I know it’s late, but there’s still plenty of time to plant some pole beans, so I’m going to get on it next weekend. This past weekend I surveyed my bamboo poles to see what shape they were in. The poles themselves are doing fine still, but the natural-fiber twine that I used to tie them together has definitely succumbed to the elements. I will have to re-tie them to form a sturdy tepee for my beans to climb up. Tepees are great for any twining vines, so you may find other uses for them as well.

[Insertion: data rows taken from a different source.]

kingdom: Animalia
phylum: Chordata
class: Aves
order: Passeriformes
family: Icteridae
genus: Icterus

I start with three poles that are around one to one and a half inches in diameter. The length may vary depending on what the ultimate height of the vine will be; for my beans, the poles are about nine feet long. Laying them on the ground next to each other, I wrap strands of twine around all three poles about six inches below their top. Three or four circuits will do. Don’t wrap too tightly as the next step is to wrap the twine around those strands in the opposite direction between the pairs of poles (rightmost pole and middle pole, then middle pole and leftmost pole). The tighter you wrap in this direction, the easier it will be to stand the poles up and position them later. Tie the twine off to itself on the second or third wrap. When you stand the poles up, you can now fan them out to form the tepee. If you are nervous, you can do another quick wrap around the intersection once it is standing, but it shouldn’t be necessary. Your soil should be soft enough to push the legs of the tepee in up to a foot or so. If your structure gets top-heavy when covered with vines, you can pound another short stake in next to each leg of the tepee and tie them together for stability.

I’ll plant several seeds at the base of each pole. In August, I should be enjoying tender, fresh green beans every week until the end of summer.